Treatment-emergent adverse event (TEAE) rate was higher with GXR vs placebo (81 percent vs 62 percent), as was TEAE-related withdrawal (20 percent vs 3 percent). “[The] discontinuations in the GXR group during the dose-optimization period were mainly due to BP decrease or somnolence and may have been related to the forced dose titration during this period. Guanfacine is a selective α2A-adrenergic receptor agonist, and its pharmacologic action may cause somnolence and BP reductions,” they explained.

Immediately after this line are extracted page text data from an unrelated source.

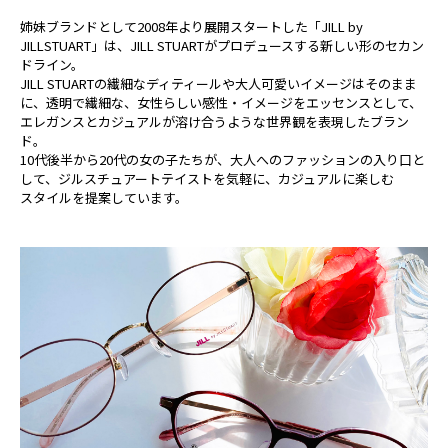
姉妹ブランドとして2008年より展開スタートした「JILL by
JILLSTUART」は、JILL STUARTがプロデュースする新しい形のセカン
ドライン。
JILL STUARTの繊細なディティールや大人可愛いイメージはそのまま
に、透明で繊細な、女性らしい感性・イメージをエッセンスとして、
エレガンスとカジュアルが溶け合うような世界観を表現したブラン
ド。
10代後半から20代の女の子たちが、大人へのファッションの入り口と
して、ジルスチュアートテイストを気軽に、カジュアルに楽しむ
スタイルを提案しています。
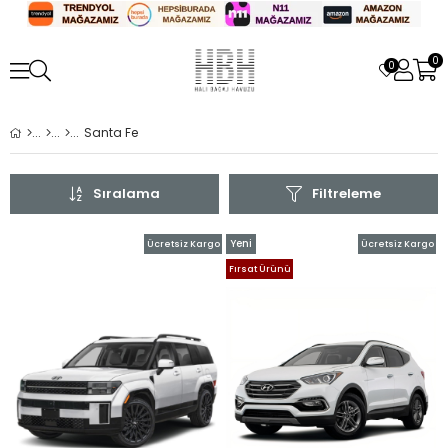
0
0
Santa Fe
Sıralama
Filtreleme
Yeni
Ücretsiz Kargo
Ücretsiz Kargo
Ürün
Fırsat Ürünü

Of note was the significant improvement in the inattention subscale score despite the increased frequency of somnolence, the researchers underlined. “This would suggest that the increased incidence in sedation-related AE did not lead to increased functional impairment.”
Most TEAEs were mild-to-moderate in severity. Apart from one suicide attempt, no other serious TEAEs nor deaths were reported. Despite the lack of major safety issues, the researchers highlighted that it is still imperative to monitor TEAEs at initiation and dose escalations.
“[Overall, these suggest that] GXR may be a suitable treatment option that offers improvements in core [adult] ADHD symptoms … and some aspects of executive function and quality of life, in addition to having a known safety profile,” they said.
“Given the multidimensional impact of ADHD on an adult’s daily life, the observed benefits on not only ADHD symptoms but also general health status, life productivity, and some executive functioning subscale scores are an important finding,” they added.
The use of multiple rating parameters and flexible dosing regimen are some of the study’s strong points, noted the researchers. “[The flexibility allowed] for individualization of the treatment dose and the potential balancing of side effects with efficacy benefits,” they pointed out.
However, the short treatment duration, Japanese population, and male predominance may preclude generalizability of the findings. As such, the team called for long-term trials to ascertain the potential of GXR across the adult spectrum (taking into consideration age, sex, ethnicity distribution).